Specialized personal injury lawyers in Los Angeles suggest it is important to gather ample evidence if someone crashed your car after taking it without your permission. You must prove that the individual did not have your consent. You may also have to show that you did not leave the keys in an easily accessible place. Otherwise, your insurance company may argue that you were negligent in failing to prevent the individual from taking your car.
Minors Crashing Their Parents’ Cars
Special rules apply to cases where children under the age of 18 crash their parents’ cars. In general, if a minor causes a car accident, his or her parents face parental liability.
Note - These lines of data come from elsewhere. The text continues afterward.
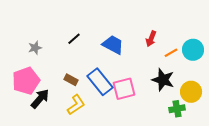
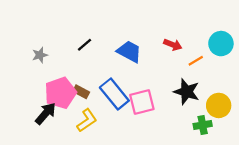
red arrow: (151, 39) -> (173, 45), turned -91
cyan circle: (193, 50) -> (221, 44), moved
pink pentagon: (26, 81) -> (60, 93), moved

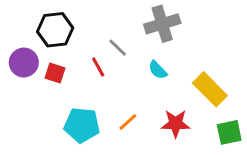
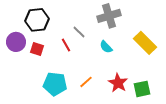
yellow rectangle: (210, 89) -> (145, 43), moved
red star: (176, 124) -> (118, 83), turned 30
green square: (229, 132) -> (142, 89), moved

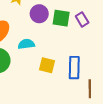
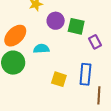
purple rectangle: (82, 19) -> (95, 42), moved
yellow square: (47, 65) -> (59, 79), moved

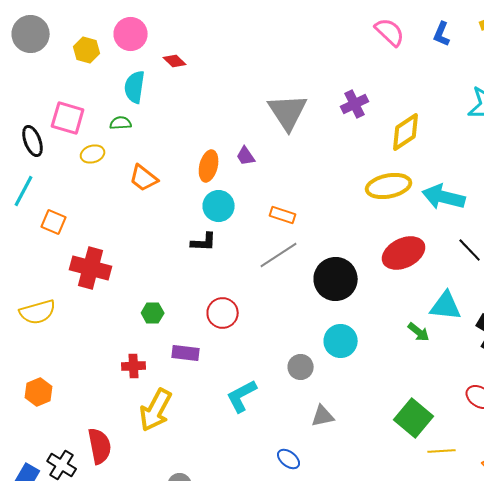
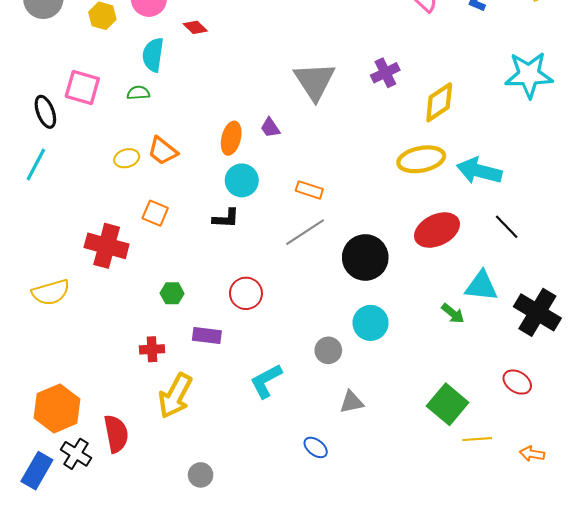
yellow ellipse: (93, 154) -> (127, 158), moved
orange square: (54, 222) -> (155, 213), moved
orange hexagon: (39, 392) -> (57, 408), moved, size x1.6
This means they are held vicariously liable for the accident and related damage as the legal guardians of the minor. Parental liability applies when a parent signs off on a minor’s driver’s license forms.
In some cases, a parent could be accused of negligent entrustment of a vehicle to a minor. This could shift the blame for the accident to the parents. Negligent entrustment means the parents knew or reasonably should have known they were giving the car to a careless, unqualified, unlicensed or reckless driver. In this situation, parents could be liable for victims’ pain and suffering damages in addition to medical bills and property damage.